Innanzitutto le imprese che intendono fare affari con l’estero devono conoscere le procedure autorizzative per l’immissione degli integratori alimentari nei mercati degli altri Stati Membri dell’Unione Europea. Gli integratori alimentari, infatti, secondo la definizione contenuta nella direttiva europea 2002/46/CE, sono posizionati all’interno della più ampia categoria degli alimenti. Tale assoggettamento comporta che gli integratori siano prodotti e commercializzati nel rispetto della rigorosa e ben strutturata normativa del diritto alimentare. Un esempio è quello della normativa inerente l’etichettatura dei prodotti, che secondo le disposizioni comunitarie, deve contenere molte e specifiche informazioni nella lingua che sia più facilmente comprensibile ai consumatori dei Paesi nei quali il prodotto sarà immesso. Inoltre, i produttori e i distributori sono destinatari delle previsioni del Regolamento CE 178/2002 per l’attuazione di un protocollo di tracciabilità dei prodotti, che permetta di individuare immediatamente e puntualmente i fornitori e i clienti o comunque i referenti dei passaggi successivi alla produzione o distribuzione.
Le imprese possono poi andare incontro a fenomeni di contraffazione e per questa ragione devono conoscere gli strumenti che esistono per evitare e contrastare ogni forma di contraffazione dei propri prodotti e delle proprietà industriali sottostanti. Può essere utile dotarsi di adeguati sistemi di protezione del proprio know-how, mediante deposito e registrazione di adeguata domanda presso le istituzioni competenti. Ma ci si può tutelare anche attraverso la stipula di accordi di contratti di licenza d’uso del marchio, oppure tramite l’inserimento negli accordi commerciali di clausole di licenza d’uso limitata con sanzioni in forma di penale per violazioni dell’obbligo. Nei casi in cui invece le imprese debbano tutelarsi a contraffazione avvenuta, esistono tutta una serie di azioni sia di natura penale che civile che tutelano le imprese ex post.

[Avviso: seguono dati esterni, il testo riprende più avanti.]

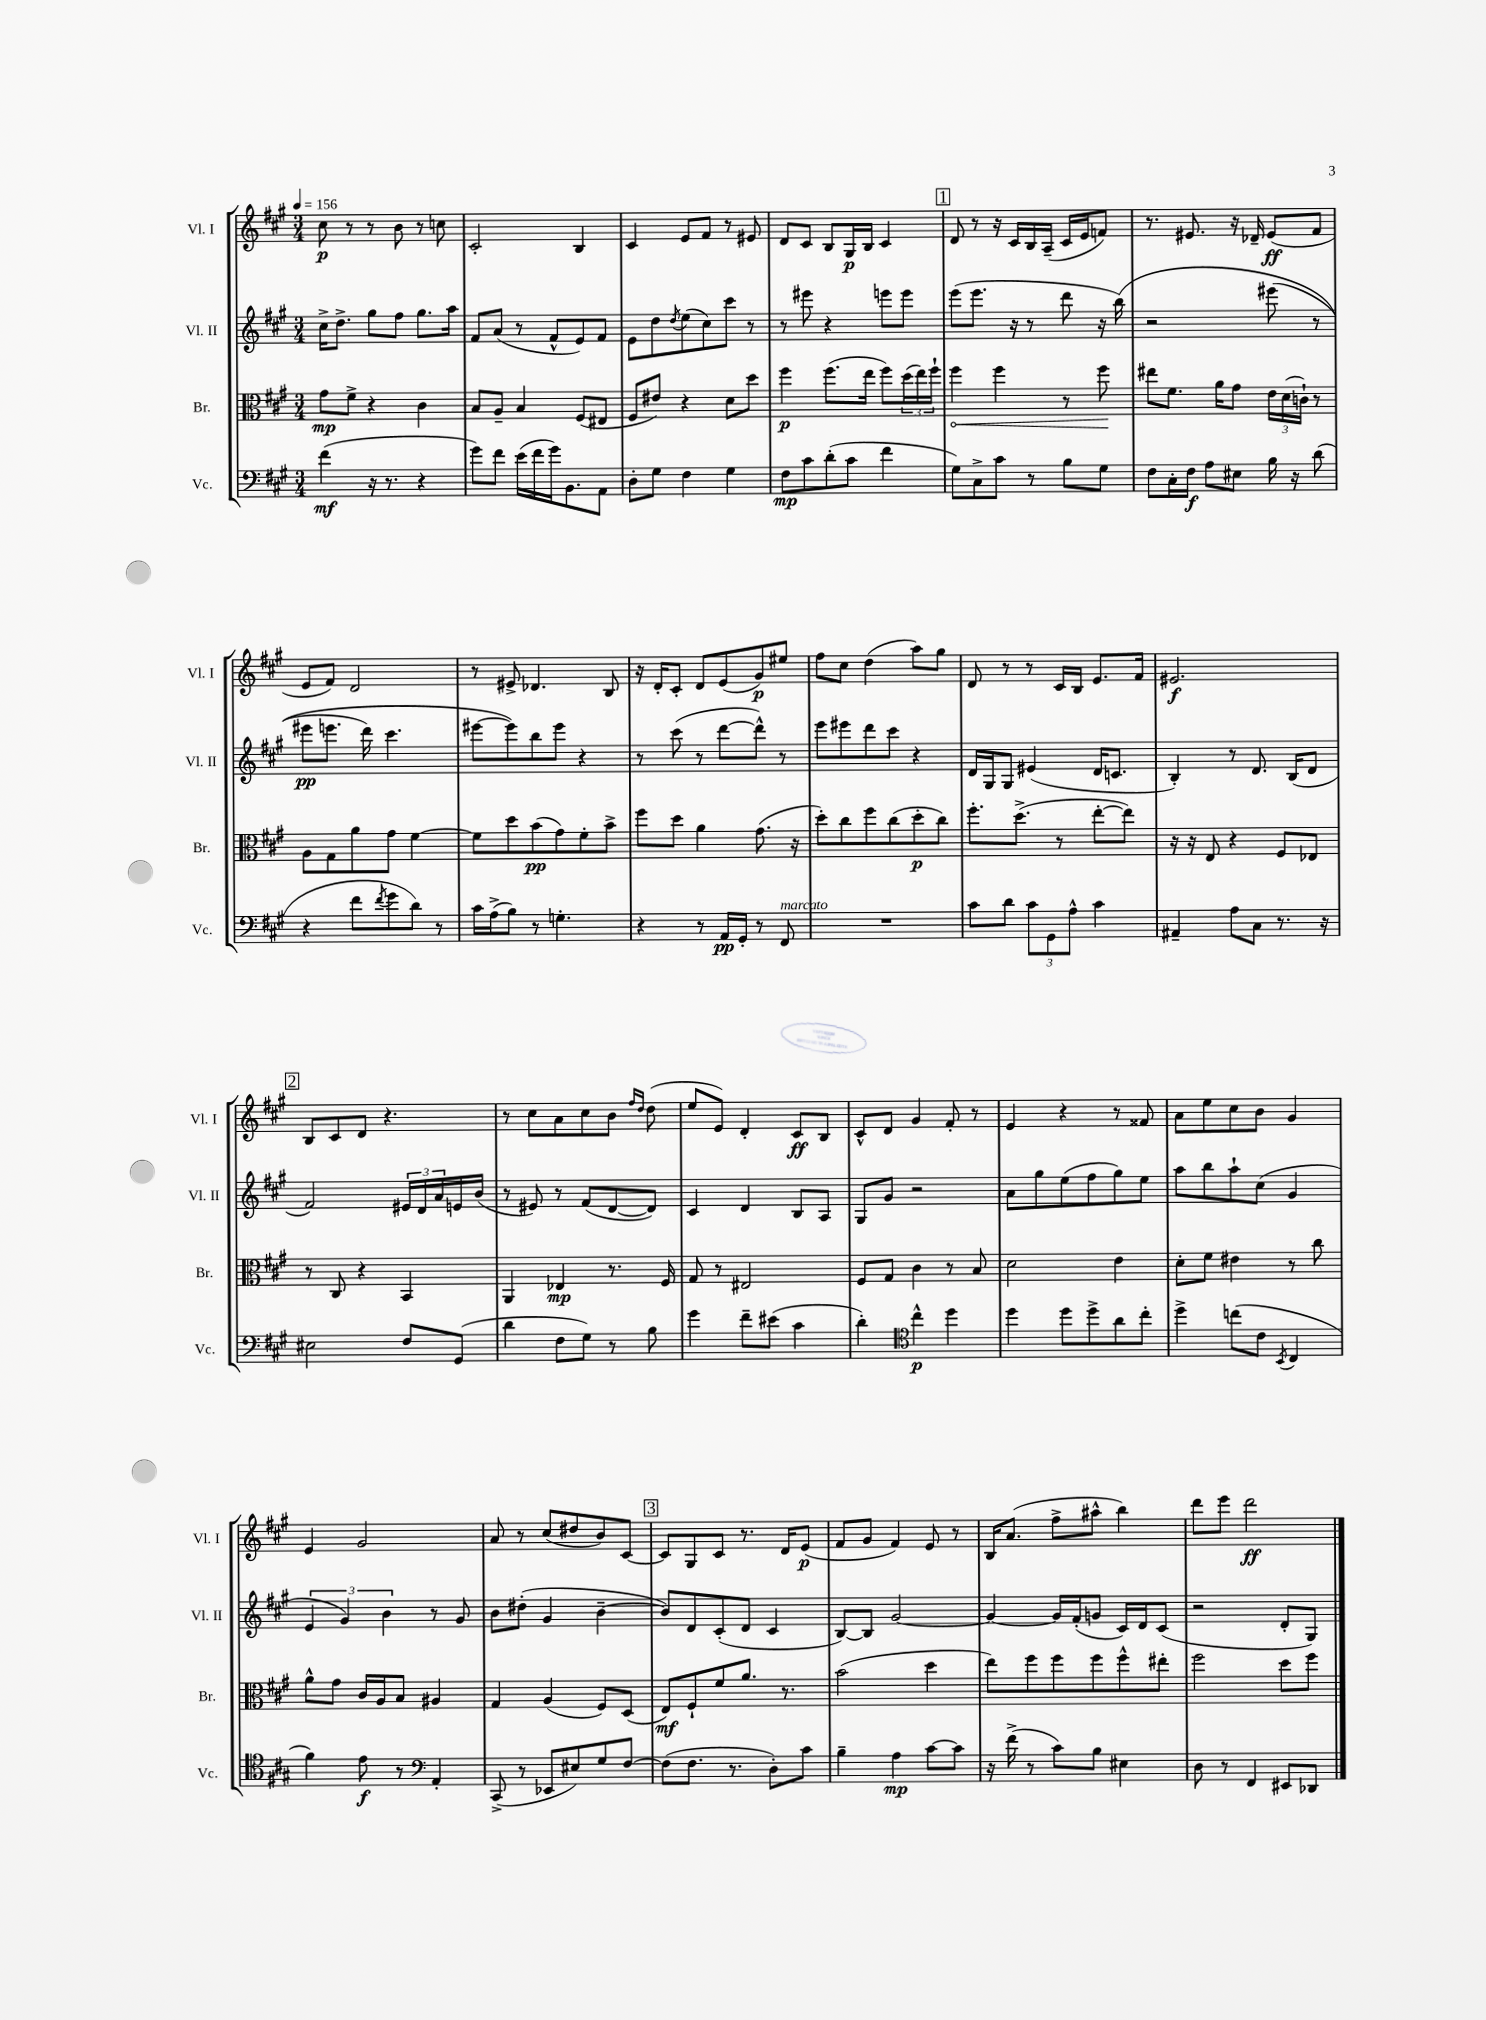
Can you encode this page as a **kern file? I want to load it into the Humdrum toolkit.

**kern	**kern	**kern	**kern
*staff4	*staff3	*staff2	*staff1
*clefF4	*clefC3	*clefG2	*clefG2
*k[f#c#g#]	*k[f#c#g#]	*k[f#c#g#]	*k[f#c#g#]
*M3/4	*M3/4	*M3/4	*M3/4
*MM156	*MM156	*MM156	*MM156
(4f#	8g#	16cc#^	8cc#
.	.	8.dd^	.
.	8f#^	.	8r
16r	4r	8gg#	8r
8.r	.	.	.
.	.	8ff#	8b
4r	4c#	8.gg#	8r
.	.	.	8cc
.	.	16aa	.
=	=	=	=
8g#)	8B	8f#	2c#'
8f#	8A~	(8a	.
(16e	4B	8r	.
16f#	.	.	.
16g#)	.	8f#^^	.
8.BB	.	.	.
.	(8F#	8e)	4B
8AA	8E#	8f#	.
=	=	=	=
8D'	8F#	8e	4c#
8G#	8e#)	8dd	.
.	.	8qdd	.
4F#	4r	(8ee	8e
.	.	8cc#)	8f#
4G#	8d	8ccc#	8r
.	8dd	8r	8e#
=	=	=	=
8F#	4ff#	8r	8d
8c#	.	8eee#	8c#
(8d'	(8.ff#	4r	8B
8c#	.	.	16G#
.	16ee	.	16B
4f#	8ff#)	8eee	4c#
.	(24dd	8eee	.
.	24ee)	.	.
.	24ff#`	.	.
=	=	=	=
8G#)	4ff#	(8eee	8d
8C#^	.	8.eee	8r
8c#	4ff#	.	16r
.	.	16r	16c#
8r	.	8r	16B
.	.	.	(16A~
8B	8r	8ddd	16c#
.	.	.	16e
8G#	8ff#	16r	8f)
.	.	&(16bb)	.
=	=	=	=
8F#	8ee#	2r	8.r
16C#'	8.f#	.	.
16F#	.	.	8.e#
8A	.	.	.
.	16a	.	.
8E#	8g#	.	16r
.	.	.	16d-~
16B	24e	(8eee#	(8e#
.	(24d	.	.
16r	.	.	.
.	24c`)	.	.
(8d	8r	8r	8f#
=	=	=	=
4r	8A	8eee#	8e
.	8G#	8.eee	8f#)
8f#	8a	.	2d
.	.	16ddd)	.
8qf#	.	.	.
8g#	8g#	4.ccc#	.
8d)	[4f#	.	.
8r	.	.	.
=	=	=	=
16c#	8f#]	[8eee#	8r
(16A^	.	.	.
8B)	8dd	8eee#]&)	8e#^
8r	(8b	8bb	4.d-
4.G'	8g#)	8eee#	.
.	8f#'	4r	.
.	8b^	.	8B
=	=	=	=
4r	8ff#	8r	16r
.	.	.	16d'
.	8dd	(8ccc#	8c#'
8r	4a	8r	8d
16AA	.	[8ddd	(8e
16GG#'	.	.	.
8r	(8.g#	8ddd^^])	8g#)
8FF#	.	8r	8ee#
.	16r	.	.
=	=	=	=
2.r	8dd')	8eee	8ff#
.	8cc#	8eee#	8cc#
.	8ff#	8ddd	(4dd
.	(8cc#	8ccc#	.
.	8dd'	4r	8aa)
.	8cc#)	.	8gg#
=	=	=	=
8c#	8.ff#'	16d	8d
.	.	16G#	.
8d	.	8G#	8r
.	(8.dd^	.	.
12c#	.	(4e#	8r
12GG#	.	.	.
.	8r	.	16c#
12A^^	.	.	.
.	.	.	16B
4c#	[8ee'	16d	8.e
.	.	8.c	.
.	8ee])	.	.
.	.	.	16f#
=	=	=	=
4AA#~	16r	4B')	2.e#
.	16r	.	.
.	8E	.	.
8A	4r	8r	.
8C#	.	8.d	.
8.r	8F#	.	.
.	.	(16B	.
.	8E-	8d	.
16r	.	.	.
=	=	=	=
2E#	8r	2f#)	8B
.	8C#	.	8c#
.	4r	.	8d
.	.	.	4.r
8F#	4BB	24e#	.
.	.	24d	.
.	.	24a	.
(8GG#	.	16e	.
.	.	(16b	.
=	=	=	=
4d	4AA	8r	8r
.	.	8e#)	8cc#
8F#	4E-	8r	8a
8G#)	.	(8f#	8cc#
8r	8.r	[8d	8b
.	.	.	16qqff#
.	.	.	16qqdd
8B	.	8d])	(8dd
.	16F#	.	.
=	=	=	=
4g#	8G#	4c#	8ee
.	8r	.	8e)
8f#~	2E#	4d	4d'
(8e#	.	.	.
4c#	.	8B	8c#
.	.	8A	8B
=	=	=	=
4d')	8F#	8G#	8c#^^
.	8G#	8g#	8d
*clefC4	*	*	*
4cc#^^	4c#	2r	4g#
4dd	8r	.	8f#'
.	8B	.	8r
=	=	=	=
4dd	2d	8a	4e
.	.	8gg#	.
8dd	.	(8ee	4r
8dd^	.	8ff#	.
8a	4e	8gg#)	8r
8cc#'	.	8ee	8f##
=	=	=	=
4dd^	8d'	8aa	8a
.	8f#	8bb	8ee
(8cc	4e#	8aa`	8cc#
8c#	.	(8cc#	8b
8qBB	.	.	.
4C#	8r	4g#	4g#
.	8cc#	.	.
=	=	=	=
4f#)	8a^^	6e	4e
.	8g#	.	.
.	.	6g#)	.
8e	16c#	.	2g#
.	16A	.	.
.	.	6b	.
8r	8B	.	.
*clefF4	*	*	*
4AA'	4A#	8r	.
.	.	8g#	.
=	=	=	=
(8CC#^	4G#	8b	8a
8r	.	(8dd#'	8r
8EE-	(4A	4g#	(8cc#
8E#)	.	.	8dd#
8G#	8F#)	[4b~	8b)
[8F#	(8D	.	[8c#
=	=	=	=
(8F#]	8E)	8b])	8c#]
8.F#	8F#`	8d	8G#
.	8f#	(8c#'	8c#
8.r	.	.	.
.	8.a	8d	8.r
8D')	.	4c#	.
.	8.r	.	16d
8c#	.	.	(8e
=	=	=	=
4B~	(2b	[8B)	8f#
.	.	8B]	8g#
4A	.	[2g#	4f#)
[8c#	4dd	.	8e
8c#]	.	.	8r
=	=	=	=
16r	8ee)	4g#_	16B
(16f#^	.	.	(8.a
8r	8ff#	.	.
8c#)	8ff#	16g#]	8ff#^
.	.	(16f#'	.
8B	8ff#	8g	8aa#^^
4E#	8ff#^^	16c#)	4bb)
.	.	16d	.
.	8ee#'	(8c#	.
=	=	=	=
8D	2ff#	2r	8ddd
8r	.	.	8eee
4FF#	.	.	2ddd
8EE#	8dd	8d'	.
8DD-	8ff#	8G#)	.
==	==	==	==
*-	*-	*-	*-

Altra materia che le imprese che si affacciano sul mondo del commercio internazionale devono conoscere, è quella dei principi di contrattualistica internazionale. Un accordo di natura internazionale, infatti, può essere concluso sia attraverso veri e propri documenti sottoscritti fra le parti che attraverso uno scambio di ordini approvati o di semplici email. In ogni caso, è importante prestare molta attenzione ai documenti che regolano le transazioni che hanno ad oggetto lo specifico prodotto degli integratori alimentari. Ad esempio, può essere sempre molto utile inserire nell’accordo, qualunque sia la sua forma, delle clausole di salvaguardia, quali la c.d. Hardship clause che interviene nel momento in cui una situazione sopravvenuta o sconosciuta al momento della chiusura dell’accordo alteri l’equilibrio del rapporto rendendo una prestazione particolarmente onerosa rispetto alle altre; la clausola di forza maggiore, che scatta nel momento in cui un evento imprevedibile renda una delle prestazioni del tutto impossibile ad eseguirsi; le clausole di richiamo del prodotto in caso di recall volontario o d’imperio e le clausole sospensive, in ipotesi di attesa dell’esito di procedure autorizzative. Va inoltre prestata attenzione a tutta quella parte del contratto che afferisce l’eventuale fase di contenzioso che un domani potrebbe sorgere. Per le imprese è inoltre prezioso conoscere le tipologie di specifici contratti che nella prassi commerciale trovano con più frequenza spazio di applicazione, quali il contratto di agenzia, il contratto di distribuzione, il contratto di procacciamento di affari ma anche la distribuzione e la vendita tramite l’e-commerce.
Infine, le imprese che intrattengono rapporti commerciali con l’estero, devono conoscere le regole della classificazione degli integratori alimentari a livello globale. Una corretta procedura di classificazione dei prodotti, infatti, oltre a porre al riparo l’azienda da possibili rischi connessi ai profili sanzionatori ravvisabili in una non corretta gestione dei prodotti sotto il profilo doganale, permette di accertarne l’origine sotto l’aspetto della preferenzialità e della non preferenzialità. Il concetto di origine è centrale non soltanto per ciò che riguarda l’iter doganale ma anche per la tutela dei consumatori, che hanno il diritto e l’esigenza di capire il luogo di effettiva produzione di una merce. Nello specifico, l’origine preferenziale consente alle imprese di beneficiare di dazi ridotti quando il prodotto viene esportato verso Paesi che abbiano con l’Ue accordi di libero scambio in vigore. L’origine non preferenziale, invece, è concettualmente sovrapponibile al “made in”: il luogo di produzione del bene o il luogo dove lo stesso ha subito l’ultima sostanziale trasformazione.